START Source passage

[Lustre-discuss] Lustre Thumper Fault Tolerance

Mon Mar 10 19:56:33 PDT 2008

On Mar 10, 2008  15:48 -0700, Klaus Steden wrote:
> Is the mmp feature already in the existing Lustre distribution? If so, what
> versions are mmp-aware? If not, which version will be the first to
> incorporate it?

It's in Lustre 1.6.2+ and 1.4.12, and e2fsprogs-1.40.2+.

> On 3/10/08 2:15 PM, "Andreas Dilger" <adilger at sun.com>did etch on stone
> tablets:
> 
> > On Mar 10, 2008  09:09 -0600, Colin Faber wrote:
> >> Is this true even in the case of mounting the OSS as a read only node?
> > 
> > Yes, definitely even a "read only" mount can cause serious corruption.
> > There are several issues involved, the most dangerous is that even for
> > read-only mounting the journal is replayed by the kernel or otherwise
> > the filesystem may appear to be corrupted.
> > 
> > In addition, there is the problem that (meta)data that is cached on the
> > read-only mounting node will become incorrect as the writing node is
> > changing the filesystem.  The ext3 filesystem is not cluster aware.
> > 
> > In order to prevent situations like this, the newer releases of ldiskfs
> > and e2fsprogs have an "mmp" (multi-mount protection) feature which will
> > prevent the filesystem to be mounted on another node if it is active
> > on one node (either mounted, or running e2fsck).
> > 
> > This will be enabled by default on newly-formatted filesystems which
> > are created with the "--failover" flag, and can also be enabled by
> > hand with "tune2fs -O mmp /dev/XXXX" (replace with MDT or OST device
> > names as appropriate).  This will prevent the filesystem from being
> > mounted or e2fsck'd by old kernels/e2fsprogs so it isn't enabled by
> > default on existing filesystems.
> > 
> >> Andreas Dilger wrote:
> >>> On Mar 07, 2008  00:04 +0530, Neeladri Bose wrote:
> >>>   
> >>>> To address the performance hit (whatever be the %age) if we setup DRDB in
> >>>> active-passive mode across the 4500's but have the LustreFS points to
> >>>> separate raid sets from the network across the DRDB pair of 4500's & thus
> >>>> become an active-active solution which may actually increase the
> >>>> throughput of the LustreFS.
> >>>> 
> >>>> Can it be a possible scenario using DRDB on Linux with ext3 & LustreFS?
> >>>>     
> >>> 
> >>> No, Lustre does not support active-active export of backing filesystems.
> >>> This doesn't work because the backing filesystems (ext3/ZFS) are not
> >>> themselves cluster-aware and mounting them on two nodes will quickly
> >>> lead to whole filesystem corruption.
> > 
> > Cheers, Andreas
> > --
> > Andreas Dilger
> > Sr. Staff Engineer, Lustre Group
> > Sun Microsystems of Canada, Inc.
> > 
> > _______________________________________________
> > Lustre-discuss mailing list
> > Lustre-discuss at lists.lustre.org
> > http://lists.lustre.org/mailman/listinfo/lustre-discuss

Cheers, Andreas
--
Andreas Dilger
Sr. Staff Engineer, Lustre Group
Sun Microsystems of Canada, Inc.

END Source passage

> **Task**
Name every person the Lustre mailing-list thread identifies as the writer of a message.

START Excerpted data

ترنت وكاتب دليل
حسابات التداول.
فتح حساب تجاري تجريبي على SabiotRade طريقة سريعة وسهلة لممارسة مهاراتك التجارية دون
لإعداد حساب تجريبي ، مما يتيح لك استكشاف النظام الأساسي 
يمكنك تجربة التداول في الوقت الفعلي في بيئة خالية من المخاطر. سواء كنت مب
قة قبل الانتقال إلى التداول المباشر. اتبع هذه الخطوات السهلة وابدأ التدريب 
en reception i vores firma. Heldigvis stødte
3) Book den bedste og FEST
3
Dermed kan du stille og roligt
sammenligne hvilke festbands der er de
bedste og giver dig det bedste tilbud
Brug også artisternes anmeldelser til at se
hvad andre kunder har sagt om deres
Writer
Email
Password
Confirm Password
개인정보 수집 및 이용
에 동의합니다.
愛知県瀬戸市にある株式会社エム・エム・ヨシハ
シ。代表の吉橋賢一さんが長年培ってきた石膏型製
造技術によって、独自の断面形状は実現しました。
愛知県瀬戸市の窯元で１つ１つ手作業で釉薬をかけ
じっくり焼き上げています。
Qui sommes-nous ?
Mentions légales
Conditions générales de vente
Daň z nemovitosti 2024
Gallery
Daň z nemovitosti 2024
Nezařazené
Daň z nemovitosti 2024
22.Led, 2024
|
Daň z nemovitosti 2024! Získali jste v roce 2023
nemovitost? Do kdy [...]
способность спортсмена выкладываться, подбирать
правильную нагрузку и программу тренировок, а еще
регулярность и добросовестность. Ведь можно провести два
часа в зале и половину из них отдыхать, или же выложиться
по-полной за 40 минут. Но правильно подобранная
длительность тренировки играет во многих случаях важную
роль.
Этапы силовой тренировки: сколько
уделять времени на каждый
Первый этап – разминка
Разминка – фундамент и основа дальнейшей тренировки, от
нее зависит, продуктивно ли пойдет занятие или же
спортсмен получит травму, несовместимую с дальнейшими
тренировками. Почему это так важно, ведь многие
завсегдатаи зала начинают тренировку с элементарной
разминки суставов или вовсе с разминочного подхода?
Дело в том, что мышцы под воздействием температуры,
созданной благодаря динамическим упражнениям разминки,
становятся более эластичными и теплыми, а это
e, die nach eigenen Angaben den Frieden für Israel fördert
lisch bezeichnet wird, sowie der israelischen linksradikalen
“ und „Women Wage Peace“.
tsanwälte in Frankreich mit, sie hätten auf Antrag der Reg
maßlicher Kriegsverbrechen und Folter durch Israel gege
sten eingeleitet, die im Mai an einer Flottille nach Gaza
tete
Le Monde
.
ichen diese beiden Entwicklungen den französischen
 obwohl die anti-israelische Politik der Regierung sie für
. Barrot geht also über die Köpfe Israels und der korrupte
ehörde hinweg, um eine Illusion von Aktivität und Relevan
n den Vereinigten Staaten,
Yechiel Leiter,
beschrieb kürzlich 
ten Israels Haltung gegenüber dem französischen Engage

END Excerpted data
START Excerpted data

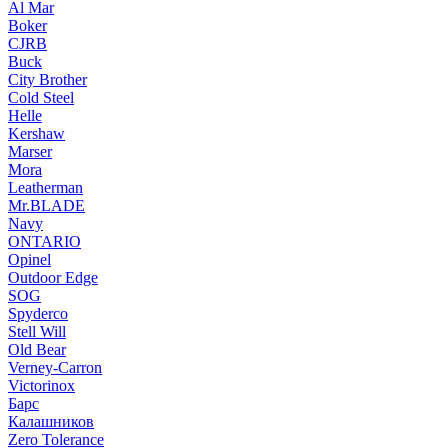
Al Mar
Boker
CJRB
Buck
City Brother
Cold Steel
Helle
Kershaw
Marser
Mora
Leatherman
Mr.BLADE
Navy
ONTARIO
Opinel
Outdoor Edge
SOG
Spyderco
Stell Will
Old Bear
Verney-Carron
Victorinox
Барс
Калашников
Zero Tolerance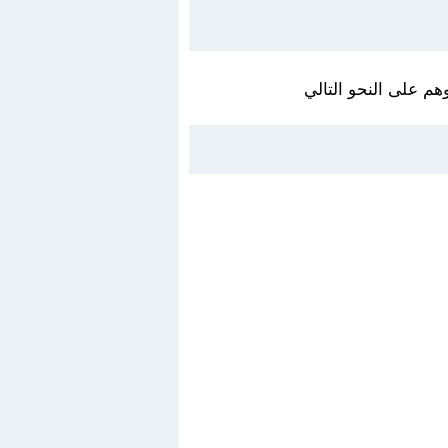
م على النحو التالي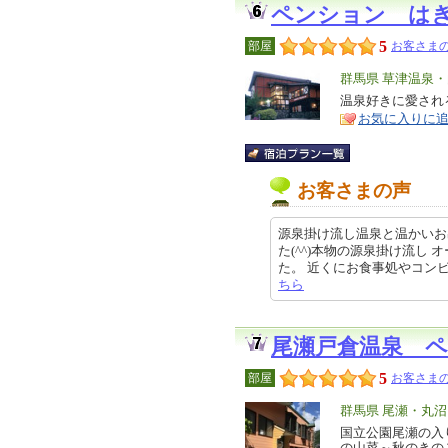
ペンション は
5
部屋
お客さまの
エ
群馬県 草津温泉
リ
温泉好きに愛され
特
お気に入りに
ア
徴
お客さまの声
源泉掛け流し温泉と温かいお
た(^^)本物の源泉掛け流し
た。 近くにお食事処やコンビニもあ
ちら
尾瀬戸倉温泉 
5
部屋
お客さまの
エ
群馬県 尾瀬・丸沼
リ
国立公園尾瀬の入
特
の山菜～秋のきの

END Excerpted data
START Excerpted data

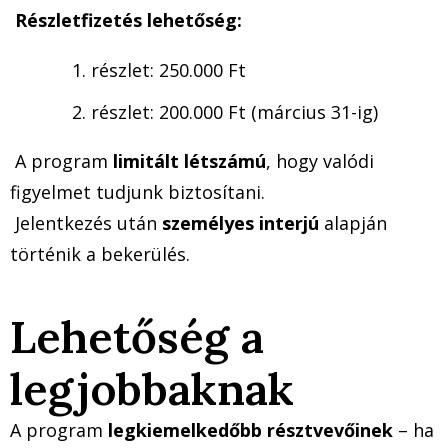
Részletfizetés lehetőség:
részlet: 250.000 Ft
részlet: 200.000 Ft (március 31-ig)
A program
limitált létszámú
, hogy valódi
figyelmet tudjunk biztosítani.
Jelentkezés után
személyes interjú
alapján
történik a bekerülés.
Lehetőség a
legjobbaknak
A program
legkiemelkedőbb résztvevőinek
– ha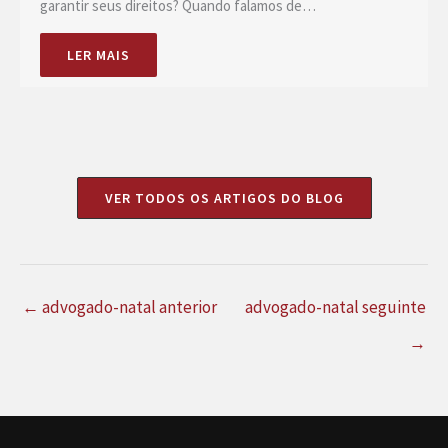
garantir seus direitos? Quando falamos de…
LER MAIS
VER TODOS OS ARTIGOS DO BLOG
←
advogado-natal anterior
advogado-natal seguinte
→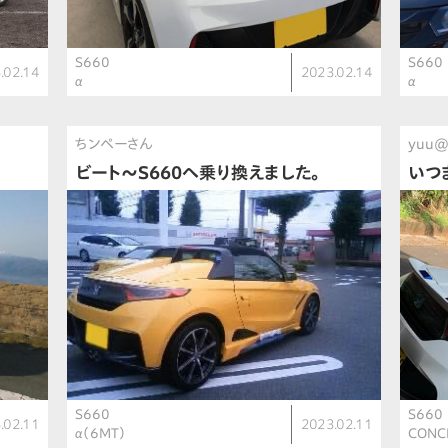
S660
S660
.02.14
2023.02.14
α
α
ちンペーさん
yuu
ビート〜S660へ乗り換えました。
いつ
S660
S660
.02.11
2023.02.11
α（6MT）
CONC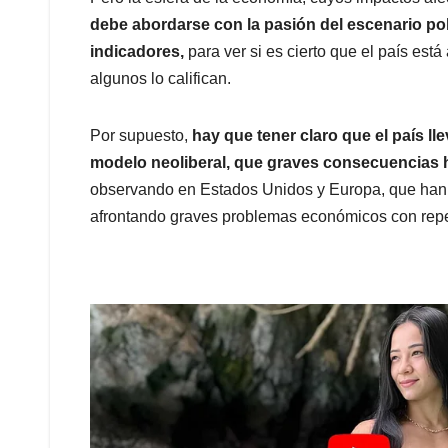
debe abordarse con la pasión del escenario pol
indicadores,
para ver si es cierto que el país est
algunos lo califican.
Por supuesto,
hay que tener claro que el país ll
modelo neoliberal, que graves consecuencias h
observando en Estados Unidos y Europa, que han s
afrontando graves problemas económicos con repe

END Excerpted data

> **Solution to this problem**
Andreas Dilger, Klaus Steden, Colin Faber, Neeladri Bose